Action item >> When you have gone through the entries below, state how many lines include the word "Left" and write nothing else.

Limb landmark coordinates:
────────

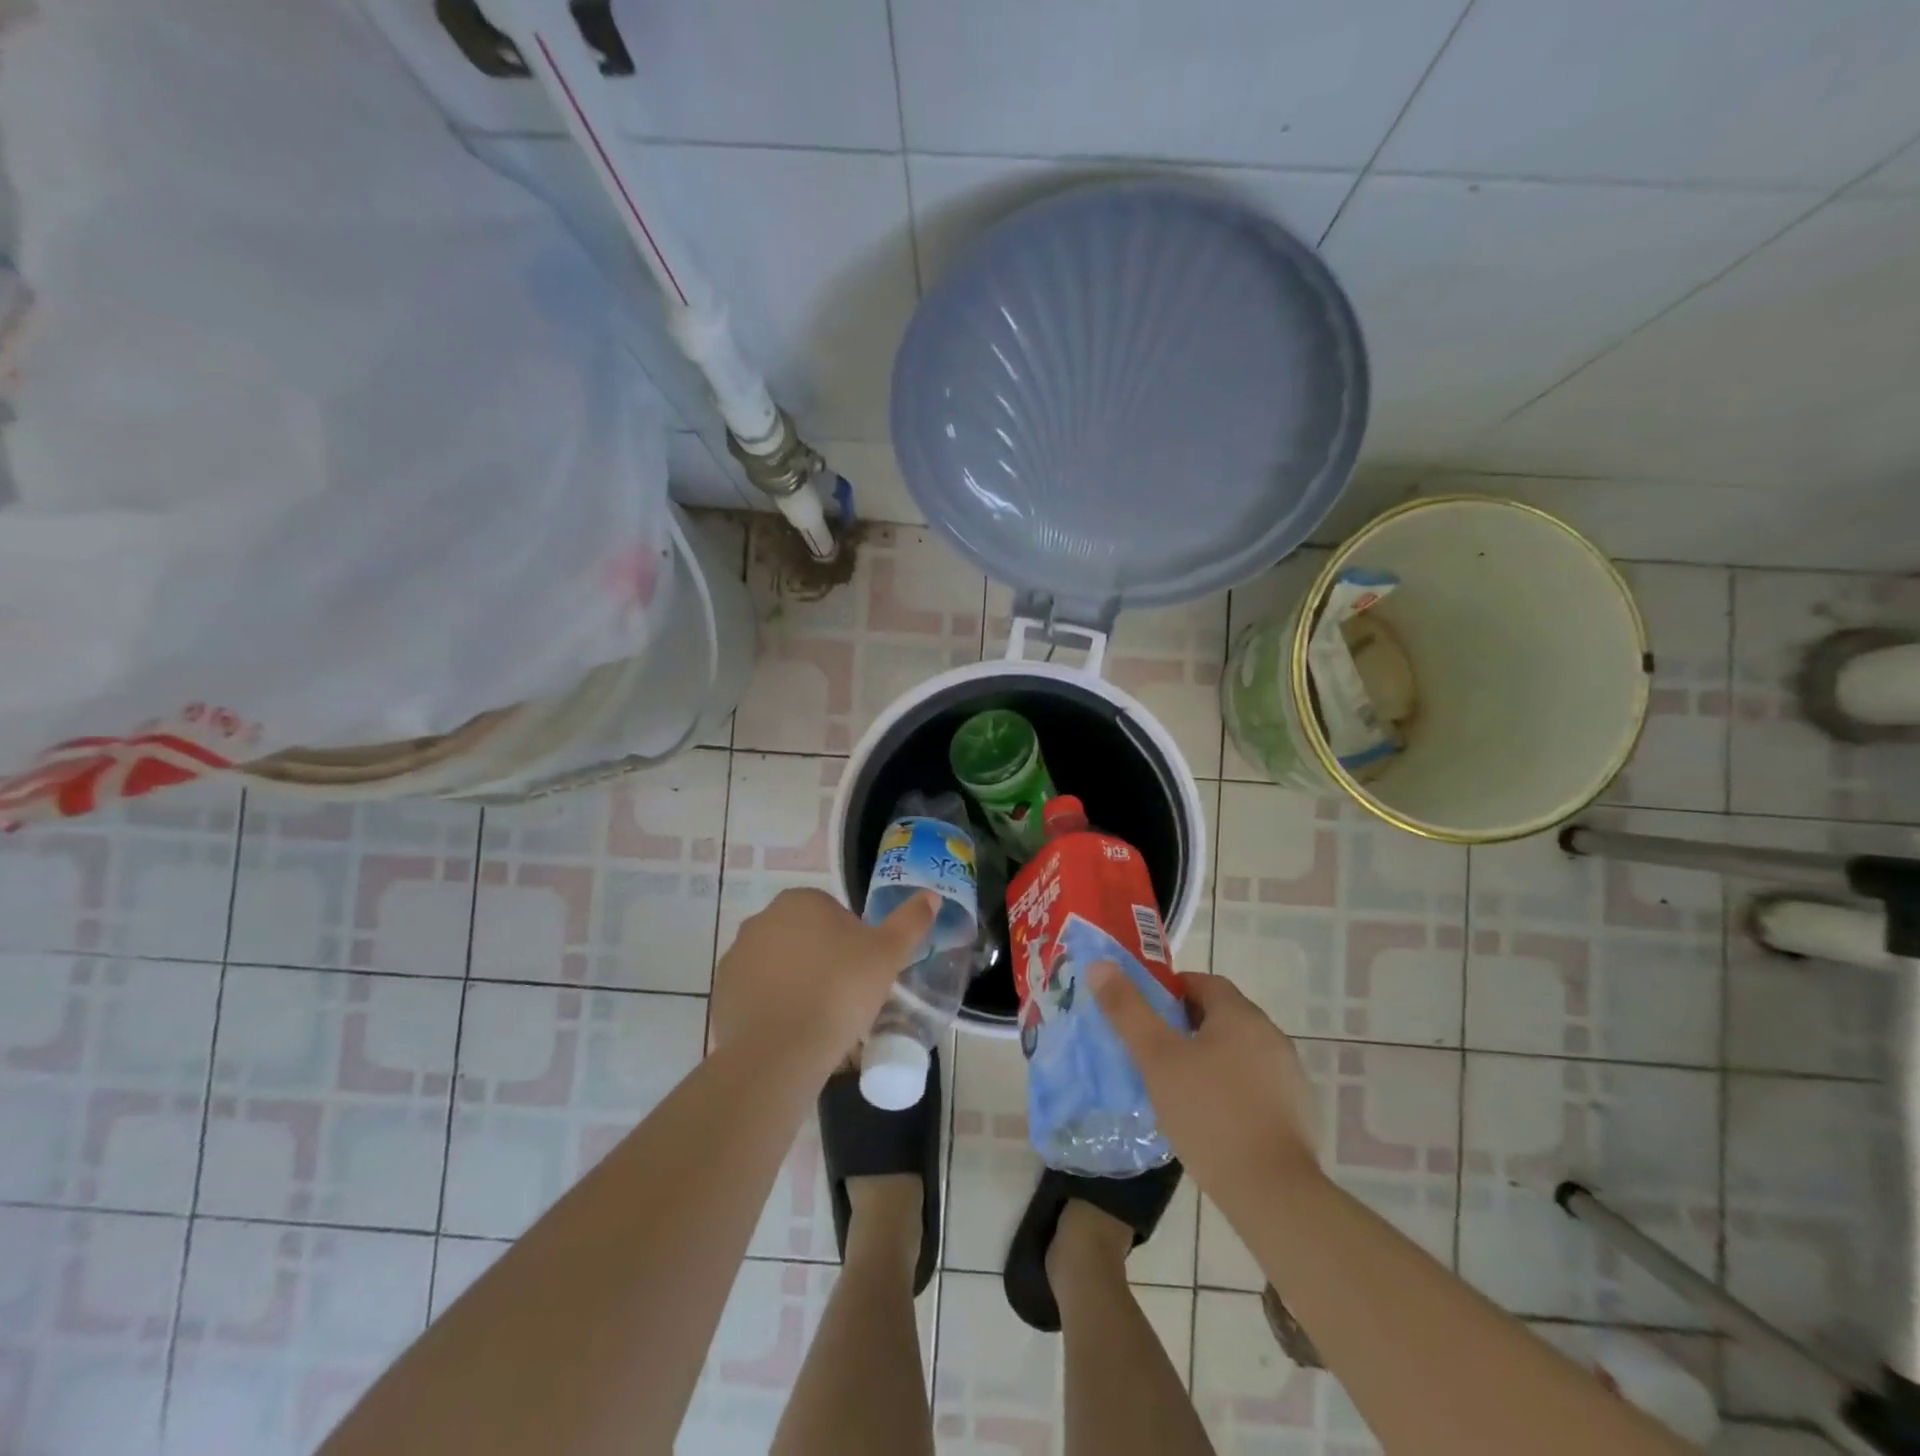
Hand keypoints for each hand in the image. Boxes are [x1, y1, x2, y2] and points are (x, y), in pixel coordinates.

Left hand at [710, 887, 936, 1076]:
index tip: (862, 974)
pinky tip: (791, 1032)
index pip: (833, 914)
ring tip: (819, 1020)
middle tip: (845, 998)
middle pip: (805, 938)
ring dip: (796, 983)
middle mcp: (762, 919)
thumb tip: (930, 896)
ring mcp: (737, 956)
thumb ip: (910, 921)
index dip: (853, 943)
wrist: (781, 1051)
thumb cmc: (840, 991)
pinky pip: (756, 994)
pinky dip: (772, 1007)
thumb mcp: (888, 954)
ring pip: (779, 966)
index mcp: (801, 901)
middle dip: (823, 961)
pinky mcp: (722, 993)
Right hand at [1088, 962, 1321, 1205]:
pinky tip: (1208, 1117)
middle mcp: (1270, 1035)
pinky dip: (1229, 1087)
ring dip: (1208, 1058)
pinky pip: (1253, 1084)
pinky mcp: (1296, 1112)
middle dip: (1185, 1026)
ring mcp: (1288, 1075)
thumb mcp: (1157, 1058)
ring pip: (1237, 1051)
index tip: (1145, 1014)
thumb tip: (1100, 966)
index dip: (1170, 991)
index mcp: (1240, 1015)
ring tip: (1175, 1086)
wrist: (1273, 1193)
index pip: (1203, 982)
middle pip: (1220, 1015)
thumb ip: (1127, 1009)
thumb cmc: (1209, 1113)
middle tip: (1152, 1050)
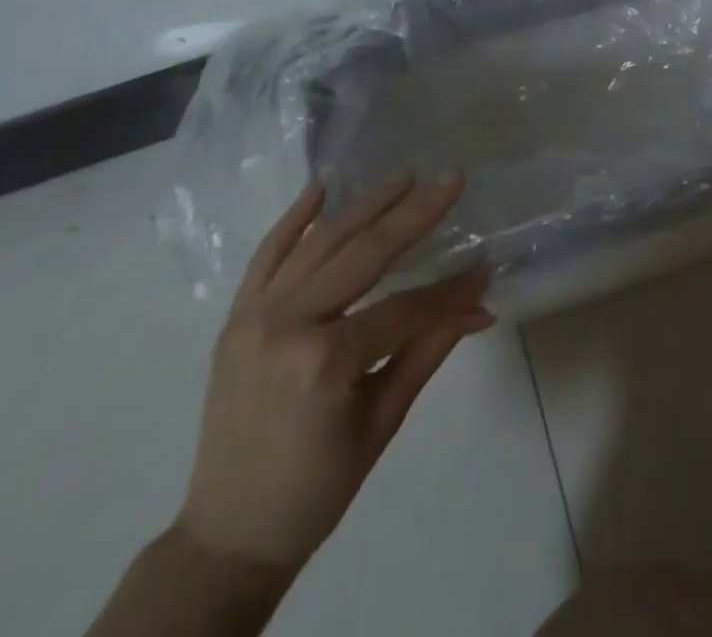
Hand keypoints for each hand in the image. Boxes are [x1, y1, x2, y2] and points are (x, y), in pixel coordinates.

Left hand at [175, 173, 493, 573]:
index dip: (450, 291)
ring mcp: (255, 316)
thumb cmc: (316, 488)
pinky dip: (293, 219)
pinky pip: (267, 255)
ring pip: (320, 242)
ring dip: (366, 204)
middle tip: (452, 179)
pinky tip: (322, 187)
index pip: (405, 308)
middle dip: (414, 213)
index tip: (485, 268)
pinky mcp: (236, 317)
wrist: (227, 535)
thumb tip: (481, 306)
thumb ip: (429, 350)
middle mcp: (288, 324)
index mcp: (326, 362)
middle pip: (364, 253)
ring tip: (406, 175)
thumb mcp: (382, 421)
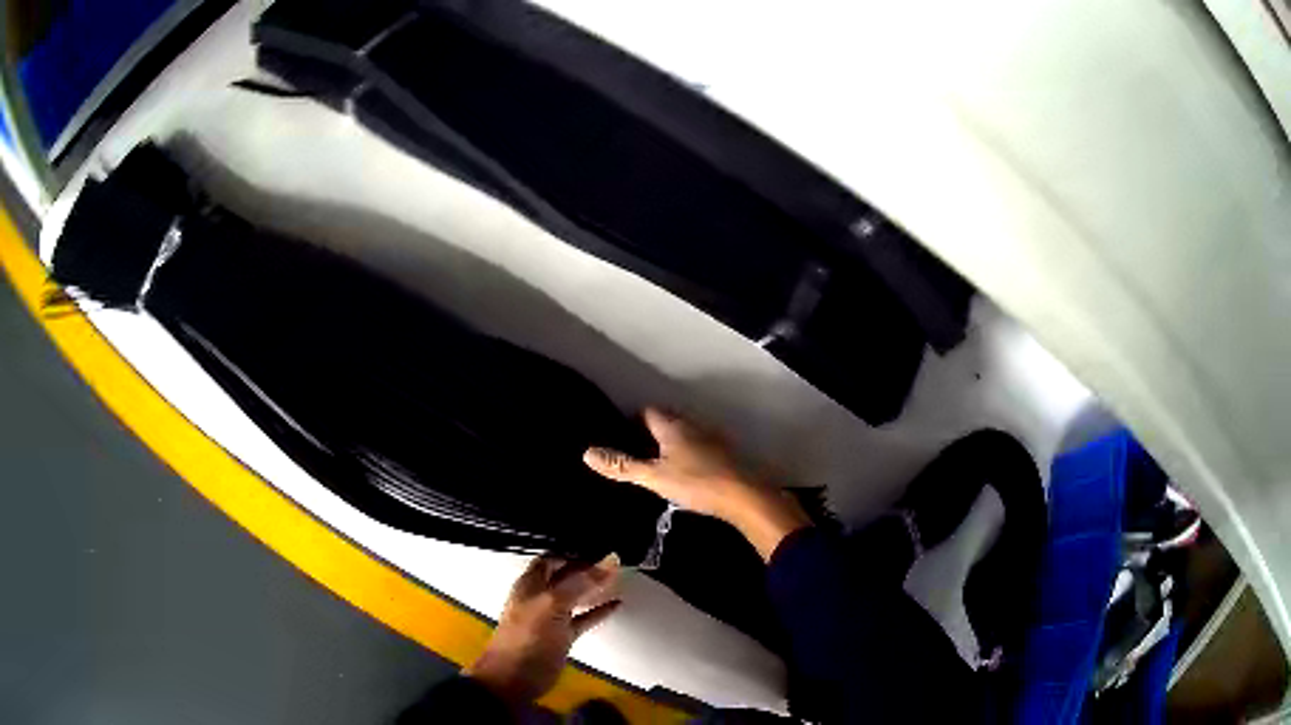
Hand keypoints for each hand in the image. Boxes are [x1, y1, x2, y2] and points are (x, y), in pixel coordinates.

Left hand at [466, 554, 620, 703]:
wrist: (515, 677)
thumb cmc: (527, 636)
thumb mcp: (553, 604)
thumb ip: (581, 582)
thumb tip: (610, 559)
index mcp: (530, 584)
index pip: (553, 557)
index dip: (574, 550)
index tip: (600, 544)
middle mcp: (540, 596)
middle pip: (565, 575)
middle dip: (586, 566)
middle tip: (614, 559)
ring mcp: (551, 617)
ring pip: (575, 596)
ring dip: (593, 587)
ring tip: (618, 576)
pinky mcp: (562, 636)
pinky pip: (583, 618)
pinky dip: (599, 611)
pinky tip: (616, 604)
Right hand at [584, 408, 810, 559]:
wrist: (745, 495)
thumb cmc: (696, 483)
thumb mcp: (654, 477)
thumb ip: (622, 466)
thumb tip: (587, 452)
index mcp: (672, 425)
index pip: (647, 411)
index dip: (632, 420)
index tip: (621, 435)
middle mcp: (692, 424)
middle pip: (667, 420)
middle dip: (651, 431)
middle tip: (636, 450)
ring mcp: (712, 437)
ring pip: (685, 432)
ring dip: (672, 442)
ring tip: (658, 462)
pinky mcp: (725, 452)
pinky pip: (699, 446)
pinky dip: (689, 453)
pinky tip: (686, 472)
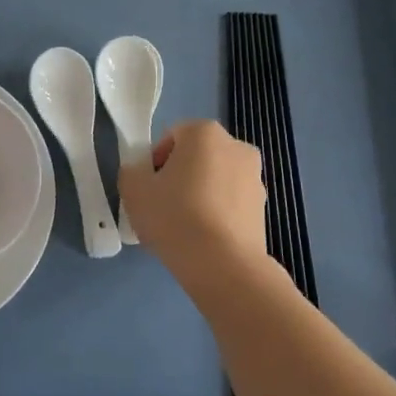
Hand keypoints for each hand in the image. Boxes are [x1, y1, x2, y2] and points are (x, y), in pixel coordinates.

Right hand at [118, 120, 267, 277]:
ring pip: (216, 180)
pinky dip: (218, 213)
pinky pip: (231, 203)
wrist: (223, 263)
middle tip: (163, 207)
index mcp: (204, 132)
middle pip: (196, 157)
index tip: (148, 190)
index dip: (154, 162)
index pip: (171, 137)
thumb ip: (132, 172)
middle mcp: (236, 145)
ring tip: (184, 228)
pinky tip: (204, 239)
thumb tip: (141, 173)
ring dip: (200, 194)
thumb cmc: (174, 216)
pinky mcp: (263, 207)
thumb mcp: (134, 190)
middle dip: (180, 176)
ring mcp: (255, 177)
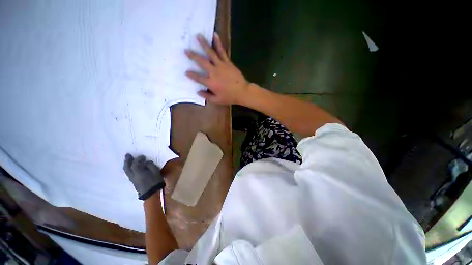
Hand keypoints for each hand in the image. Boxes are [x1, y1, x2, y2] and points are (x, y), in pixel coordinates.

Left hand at [123, 154, 164, 200]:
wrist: (152, 193)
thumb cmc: (155, 181)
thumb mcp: (156, 171)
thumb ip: (150, 165)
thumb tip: (147, 162)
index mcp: (138, 172)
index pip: (135, 164)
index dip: (138, 159)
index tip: (142, 156)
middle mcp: (133, 176)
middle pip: (127, 167)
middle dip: (127, 161)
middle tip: (128, 155)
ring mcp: (132, 180)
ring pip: (127, 171)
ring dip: (127, 165)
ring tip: (128, 160)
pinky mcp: (134, 182)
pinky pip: (129, 174)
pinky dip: (129, 169)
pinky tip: (132, 168)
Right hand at [185, 33, 249, 104]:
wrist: (242, 91)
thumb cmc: (230, 97)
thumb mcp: (217, 100)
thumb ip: (207, 96)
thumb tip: (198, 92)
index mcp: (210, 82)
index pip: (198, 78)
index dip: (191, 75)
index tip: (186, 72)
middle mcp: (214, 72)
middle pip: (201, 62)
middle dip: (193, 56)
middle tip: (186, 50)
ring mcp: (221, 65)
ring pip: (211, 53)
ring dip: (204, 44)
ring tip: (198, 36)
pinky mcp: (227, 62)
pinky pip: (222, 51)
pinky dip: (218, 43)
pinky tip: (215, 35)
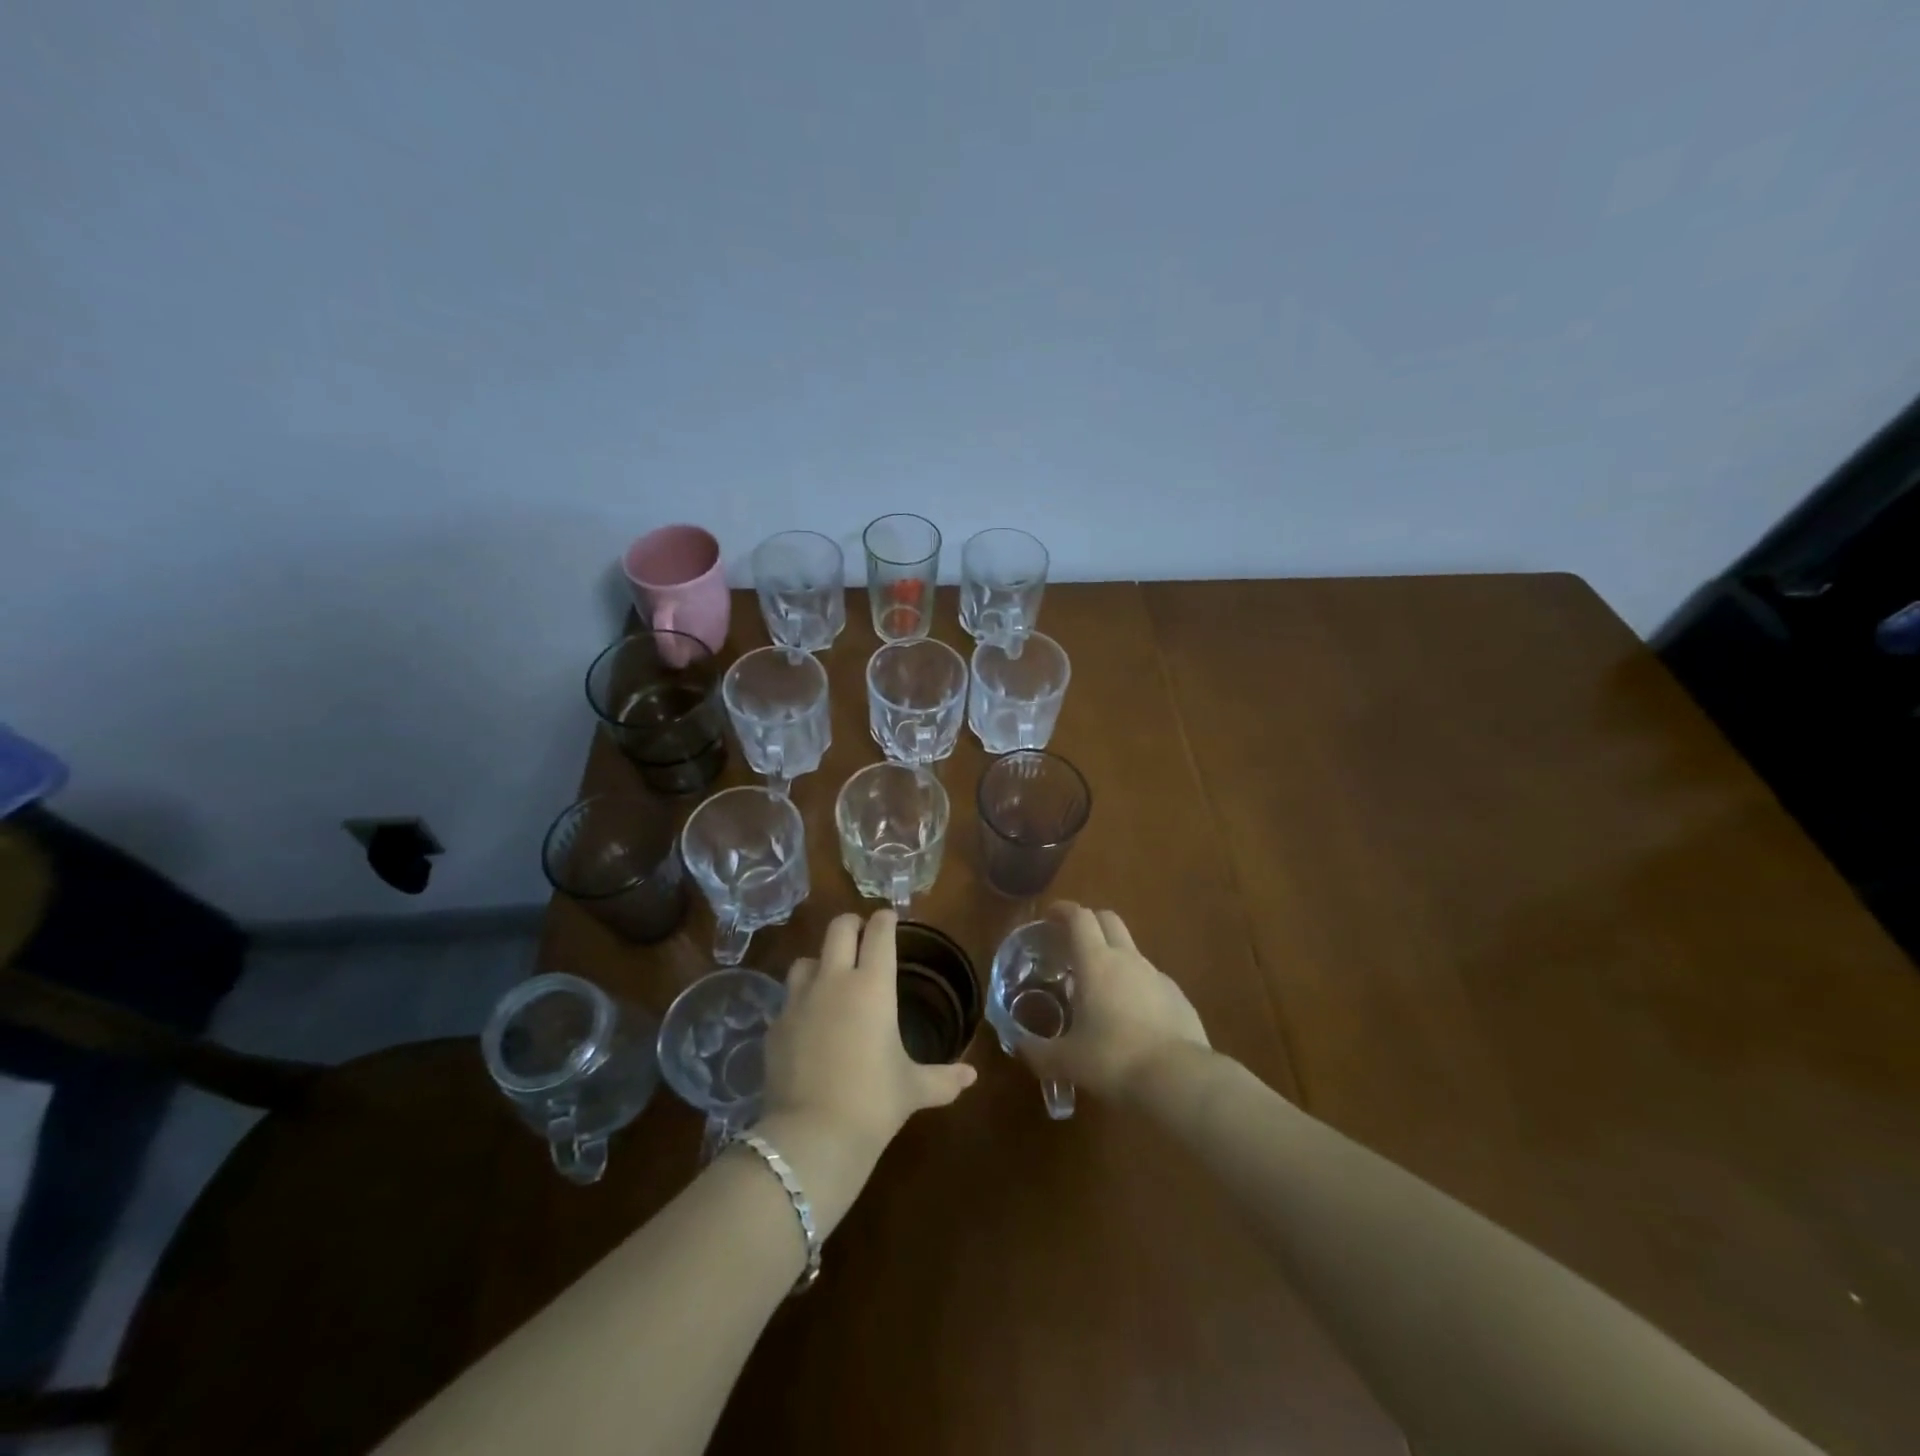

────────

Exercise output >> 4